Я был поражен этими неожиданными словами, и у меня появилась безумная надежда, что меня отправят к границам Пьемонта. Возможно ли, чтобы такая буря и улеглась таким образом? Неужели я вновь получу желанную свободу? Неужели я снова увижу моих дорогих родителей, братьев, сестер?
Но недолго волновали меня эти обманчивые мечты. Я быстро оделся и последовал за своими спутниками, не попрощавшись со своим соседом. Мне показалось, что я слышал его голос, и мне было жаль того, что я не мог отвечать ему.
— Куда мы едем? — спросил я у графа, садясь в коляску с ним и с жандармским офицером.
— Я не могу вам сказать этого, пока мы не будем в миле от Милана.

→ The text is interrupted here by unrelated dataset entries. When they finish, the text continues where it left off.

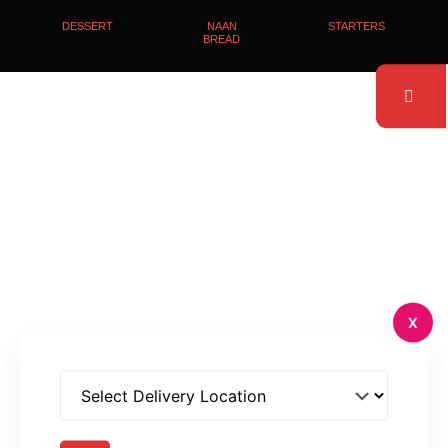
DESSERT
NAAN
STARTERS
BREAD
X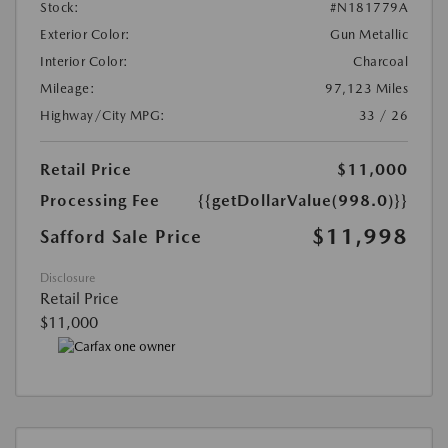
Stock:
#N181779A
Exterior Color:
Gun Metallic
Interior Color:
Charcoal
Mileage:
97,123 Miles
Highway/City MPG:
33 / 26
Retail Price
$11,000
Processing Fee
{{getDollarValue(998.0)}}
$11,998
Safford Sale Price
Disclosure
Retail Price
$11,000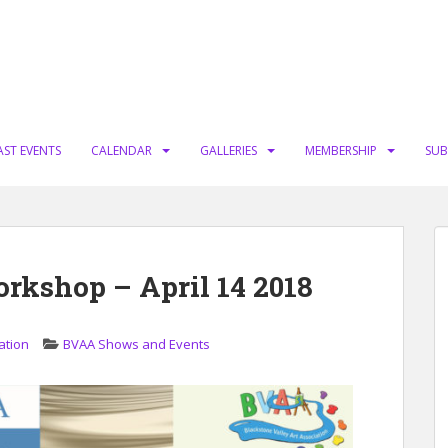
AST EVENTS
CALENDAR
GALLERIES
MEMBERSHIP
SUB
orkshop – April 14 2018
ation
BVAA Shows and Events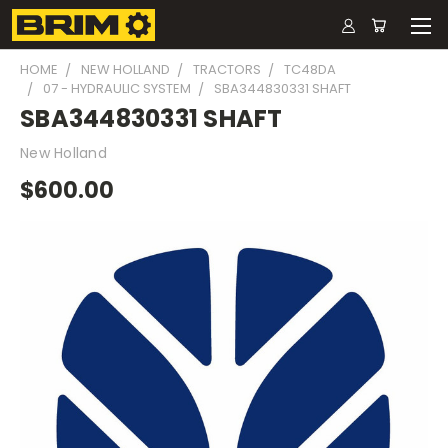
HOME
NEW HOLLAND
TRACTORS
TC48DA
07 - HYDRAULIC SYSTEM
SBA344830331 SHAFT
SBA344830331 SHAFT
New Holland
$600.00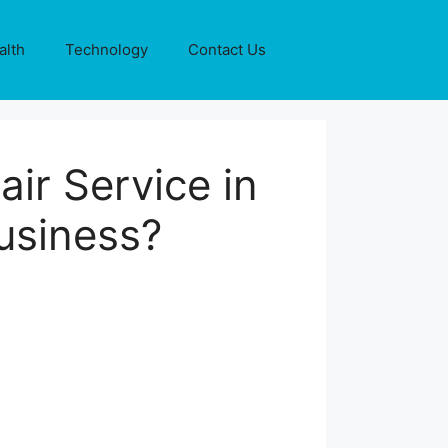
alth
Technology
Contact Us
ir Service in
usiness?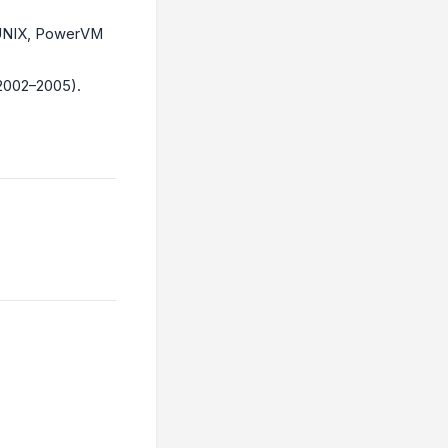
 UNIX, PowerVM
2002–2005).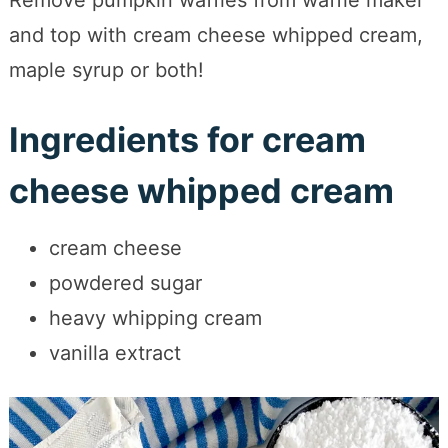
Remove pumpkin waffles from waffle maker
and top with cream cheese whipped cream,
maple syrup or both!
Ingredients for cream
cheese whipped cream
cream cheese
powdered sugar
heavy whipping cream
vanilla extract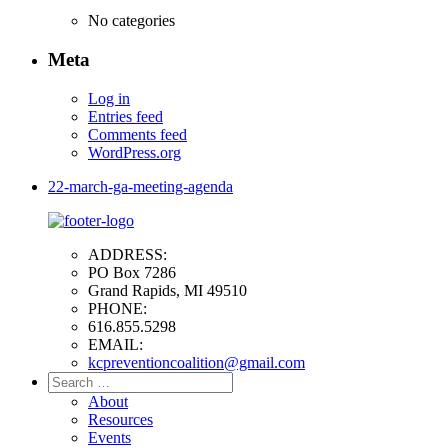
No categories
Meta
Log in
Entries feed
Comments feed
WordPress.org
22-march-ga-meeting-agenda
ADDRESS:
PO Box 7286
Grand Rapids, MI 49510
PHONE:
616.855.5298
EMAIL:
kcpreventioncoalition@gmail.com
Search
for:
About
Resources
Events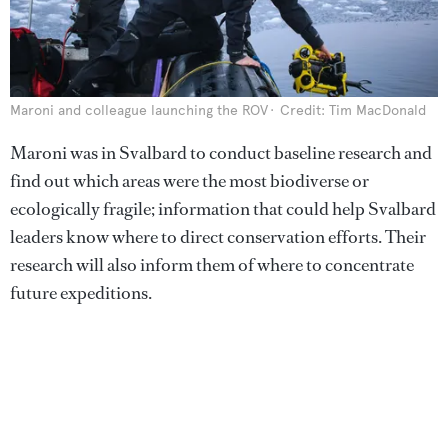
Maroni and colleague launching the ROV
Credit: Tim MacDonald
Maroni was in Svalbard to conduct baseline research and
find out which areas were the most biodiverse or
ecologically fragile; information that could help Svalbard
leaders know where to direct conservation efforts. Their
research will also inform them of where to concentrate
future expeditions.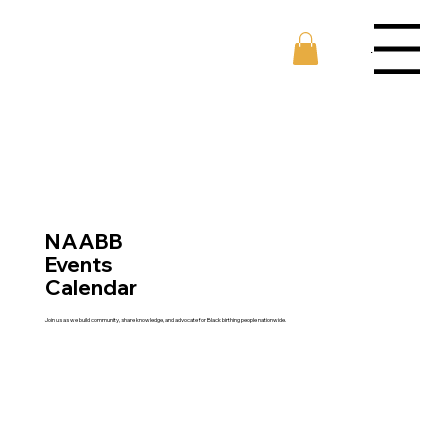
Menu
NAABB
Events
Calendar
Join us as we build community, share knowledge, and advocate for Black birthing people nationwide.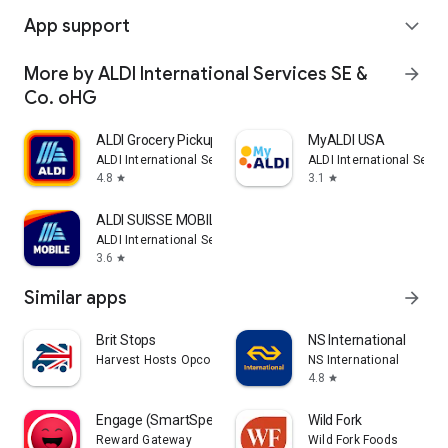
App support
expand_more
More by ALDI International Services SE &
arrow_forward
Co. oHG
ALDI Grocery Pickup & Delivery
MyALDI USA
ALDI International Services SE & Co. oHG
ALDI International Servi
4.8
3.1
star
star
ALDI SUISSE MOBILE
ALDI International Services SE & Co. oHG
3.6
star
Similar apps
arrow_forward
Brit Stops
NS International
Harvest Hosts Opco LLC
NS International
4.8
star
Engage (SmartSpending)
Wild Fork
Reward Gateway
Wild Fork Foods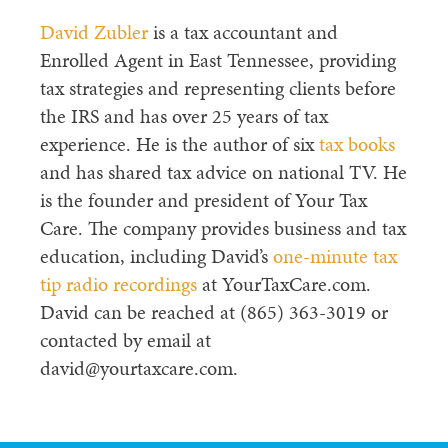
David Zubler
is a tax accountant and
Enrolled Agent in East Tennessee, providing
tax strategies and representing clients before
the IRS and has over 25 years of tax
experience. He is the author of six
tax books
and has shared tax advice on national TV. He
is the founder and president of Your Tax
Care. The company provides business and tax
education, including David’s
one-minute tax
tip radio recordings
at YourTaxCare.com.
David can be reached at (865) 363-3019 or
contacted by email at
david@yourtaxcare.com.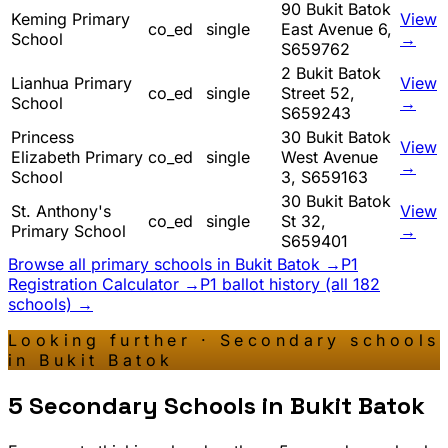
90 Bukit Batok
Keming Primary
View
co_ed
single
East Avenue 6,
School
→
S659762
2 Bukit Batok
Lianhua Primary
View
co_ed
single
Street 52,
School
→
S659243
Princess
30 Bukit Batok
View
Elizabeth Primary
co_ed
single
West Avenue
→
School
3, S659163
30 Bukit Batok
St. Anthony's
View
co_ed
single
St 32,
Primary School
→
S659401
Browse all primary schools in
Bukit Batok
→
P1
Registration Calculator →
P1 ballot history (all 182
schools) →
Looking further · Secondary schools
in
Bukit Batok
5
Secondary Schools in
Bukit Batok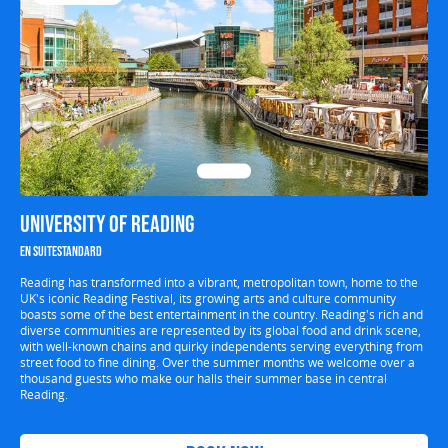
University of Reading
En suite
Standard
Reading has transformed into a vibrant, metropolitan town, home to the
UK's iconic Reading Festival, its growing arts and culture community
boasts some of the best entertainment in the country. Reading's rich and
diverse communities are represented by its global food and drink scene,
with well-known chains and quirky independents serving everything from
street food to fine dining. Over the summer months we welcome over a
thousand guests who make our halls their summer base in central
Reading.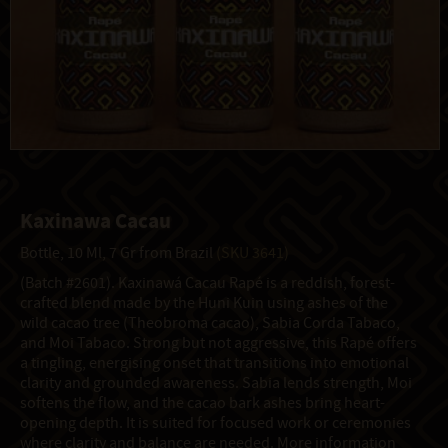
Kaxinawa Cacau
Bottle, 10 Ml, 7 Gr from Brazil
(SKU 3641)
(Batch #2601). Kaxinawá Cacau Rapé is a reddish, forest-
crafted blend made by the Huni Kuin using ashes of the
wild cacao tree (Theobroma cacao), Sabia Corda Tabaco,
and Moi Tabaco. Strong but not aggressive, this Rapé offers
a tingling, energising onset that transitions into emotional
clarity and grounded awareness. Sabia lends strength, Moi
softens the flow, and the cacao bark ashes bring heart-
opening depth. It is suited for focused work or ceremonies
where clarity and balance are needed. More information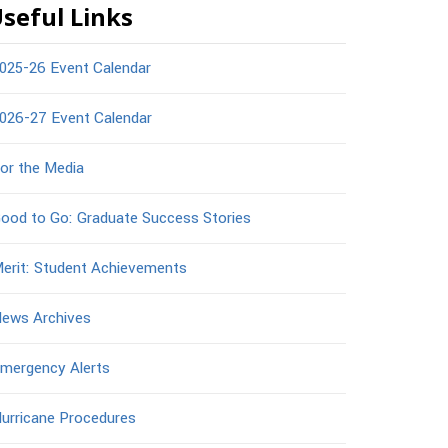
seful Links
025-26 Event Calendar
026-27 Event Calendar
or the Media
ood to Go: Graduate Success Stories
erit: Student Achievements
ews Archives
mergency Alerts
urricane Procedures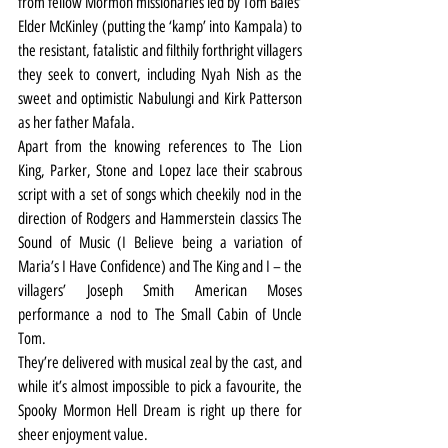
from fellow Mormon missionaries led by Tom Bales’ 
Elder McKinley (putting the ‘kamp’ into Kampala) to 
the resistant, fatalistic and filthily forthright villagers 
they seek to convert, including Nyah Nish as the 
sweet and optimistic Nabulungi and Kirk Patterson 
as her father Mafala.
Apart from the knowing references to The Lion 
King, Parker, Stone and Lopez lace their scabrous 
script with a set of songs which cheekily nod in the 
direction of Rodgers and Hammerstein classics The 
Sound of Music (I Believe being a variation of 
Maria’s I Have Confidence) and The King and I – the 
villagers’ Joseph Smith American Moses 
performance a nod to The Small Cabin of Uncle 
Tom.
They’re delivered with musical zeal by the cast, and 
while it’s almost impossible to pick a favourite, the 
Spooky Mormon Hell Dream is right up there for 
sheer enjoyment value.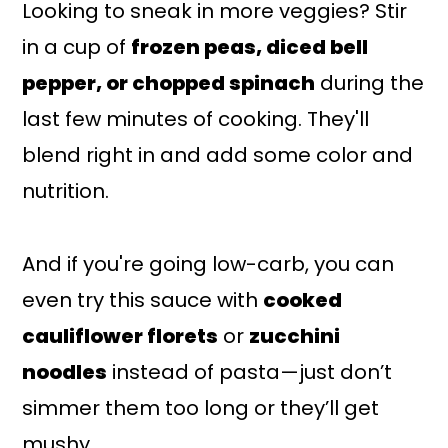
Looking to sneak in more veggies? Stir
in a cup of
frozen peas, diced bell
pepper, or chopped spinach
during the
last few minutes of cooking. They'll
blend right in and add some color and
nutrition.
And if you're going low-carb, you can
even try this sauce with
cooked
cauliflower florets
or
zucchini
noodles
instead of pasta—just don’t
simmer them too long or they’ll get
mushy.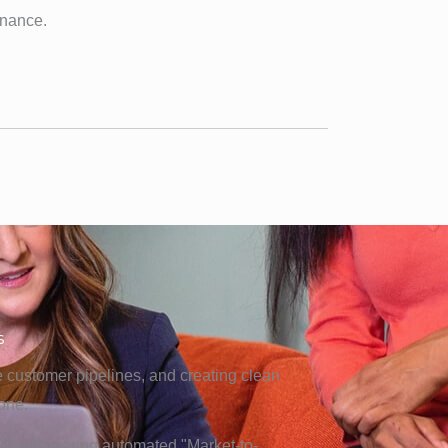
nance.
s
ge customer pipelines, and creating clean
one.
and engineering automated "Market-to-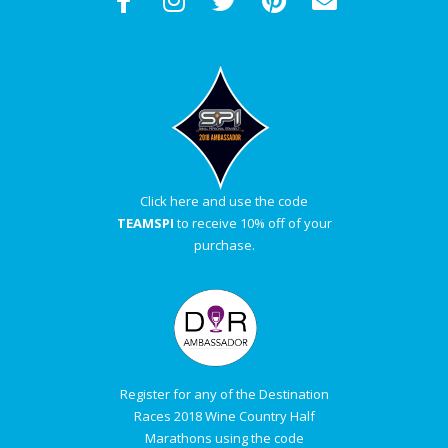
Click here and use the code
TEAMSPI
to receive 10% off of your
purchase.
Register for any of the Destination
Races 2018 Wine Country Half
Marathons using the code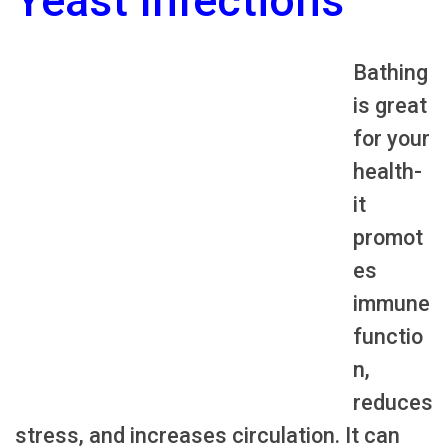
Yeast Infections
Bathing
is great
for your
health-
it
promot
es
immune
functio
n,
reduces
stress, and increases circulation. It can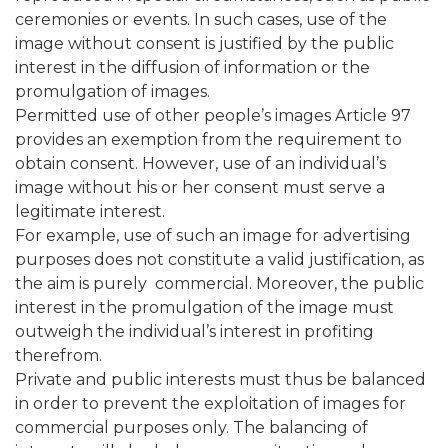
ceremonies or events. In such cases, use of the
image without consent is justified by the public
interest in the diffusion of information or the
promulgation of images.
Permitted use of other people’s images Article 97
provides an exemption from the requirement to
obtain consent. However, use of an individual’s
image without his or her consent must serve a
legitimate interest.
For example, use of such an image for advertising
purposes does not constitute a valid justification, as
the aim is purely commercial. Moreover, the public
interest in the promulgation of the image must
outweigh the individual’s interest in profiting
therefrom.
Private and public interests must thus be balanced
in order to prevent the exploitation of images for
commercial purposes only. The balancing of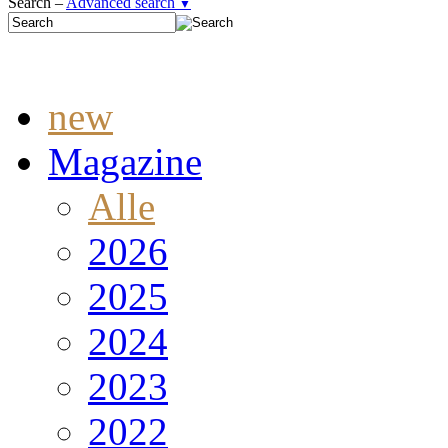
Search –
Advanced search
▼
new
Magazine
Alle
2026
2025
2024
2023
2022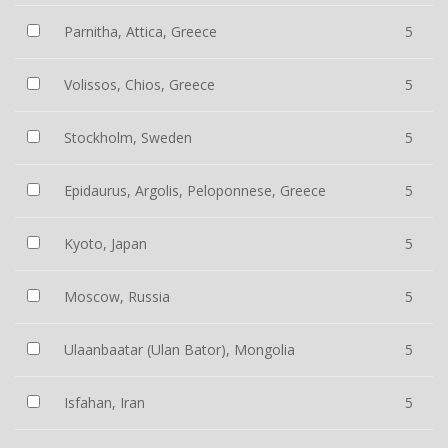
Parnitha, Attica, Greece
5
Volissos, Chios, Greece
5
Stockholm, Sweden
5
Epidaurus, Argolis, Peloponnese, Greece
5
Kyoto, Japan
5
Moscow, Russia
5
Ulaanbaatar (Ulan Bator), Mongolia
5
Isfahan, Iran
5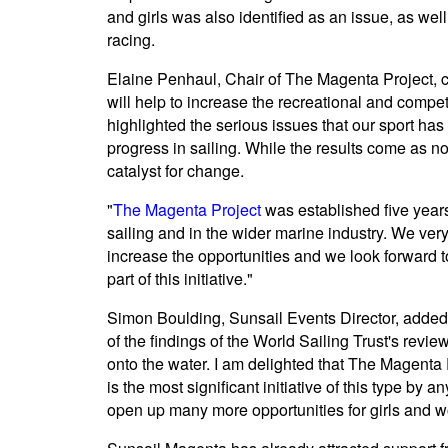
and girls was also identified as an issue, as wel
racing.
Elaine Penhaul, Chair of The Magenta Project, c
will help to increase the recreational and compe
highlighted the serious issues that our sport ha
progress in sailing. While the results come as no
catalyst for change.
"
The Magenta Project
was established five year
sailing and in the wider marine industry. We very
increase the opportunities and we look forward 
part of this initiative."
Simon Boulding, Sunsail Events Director, adde
of the findings of the World Sailing Trust's rev
onto the water. I am delighted that The Magenta Pr
is the most significant initiative of this type by
open up many more opportunities for girls and wo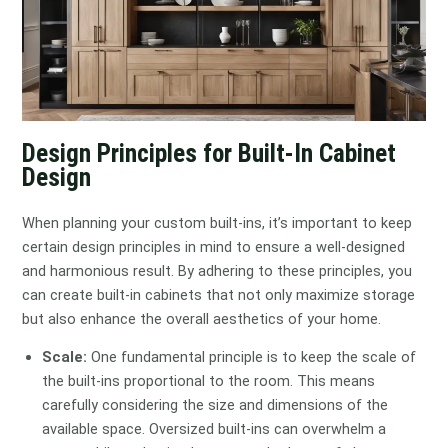
Design Principles for Built-In Cabinet
Design
When planning your custom built-ins, it’s important to keep
certain design principles in mind to ensure a well-designed
and harmonious result. By adhering to these principles, you
can create built-in cabinets that not only maximize storage
but also enhance the overall aesthetics of your home.
Scale:
One fundamental principle is to keep the scale of
the built-ins proportional to the room. This means
carefully considering the size and dimensions of the
available space. Oversized built-ins can overwhelm a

Я видел, что коляска не поехала к Верчельским воротам, и мои надежды разлетелись в прах!
Я замолчал. Была прелестнейшая лунная ночь. Я смотрел на эти милые улицы, по которым столько лет ходил таким счастливым, на эти дома, на эти церкви. Все пробуждало во мне тысячи сладких воспоминаний.
О, бульвар Восточных Ворот! О, вы, общественные сады, где я столько раз гулял с Фосколо, с Монти, с Людовико ди-Бреме, с Пьетро Борсьери, с Порро и с его детьми, со столькими другими милыми людьми, беседуя с ними в полном расцвете жизни и надежд! О, как, говоря себе, что я вижу вас в последний раз, о, как при вашем быстром исчезновении из моей жизни, я чувствовал, что я любил и люблю вас! Когда мы выехали из ворот, я надвинул шляпу на глаза и плакал.
Дав проехать больше чем с милю, я сказал графу Б.: ‘Я полагаю, что мы едем в Верону.’
— Едем дальше, — отвечал он, — мы едем в Венецию, где я должен передать вас специальной комиссии.
Мы ехали на почтовых, не останавливаясь, и прибыли 20 февраля в Венецию.
В сентябре предыдущего года, за месяц до моего ареста, я был в Венеции и обедал в многочисленной и веселой компании в гостинице Луны. Странное дело! Граф Б. и жандармский офицер привезли меня именно в эту гостиницу Луны.
Слуга чрезвычайно был изумлен, увидав меня и заметив, (хотя жандарм и двое конвойных, принявших вид прислуги, были переодеты), что я в руках властей. Я обрадовался этой встрече, будучи убежден, что слуга расскажет многим о моем прибытии.
Пообедали, а потом я был отведен в палаццо дожа, где находился суд. Проходя под этими дорогими портиками delle Procuratie [Так называлось помещение прокураторов св. Марка во время Венецианской республики. — Прим, перев.] и перед кафе Флориана, где я в прошлую осень наслаждался столь прекрасными вечерами, я не встретился ни с одним из своих знакомых.
Прошли небольшую площадь… и на этой площади, в прошлом сентябре, какой-то нищий сказал мне эти странные слова: ‘Видно, что вы чужестранец, синьор, но я не понимаю, как это вы и все чужестранцы любуетесь этим местом: для меня это — место несчастия, и я прохожу здесь единственно по необходимости.’
— Не случилось ли здесь какого-нибудь с вами несчастия?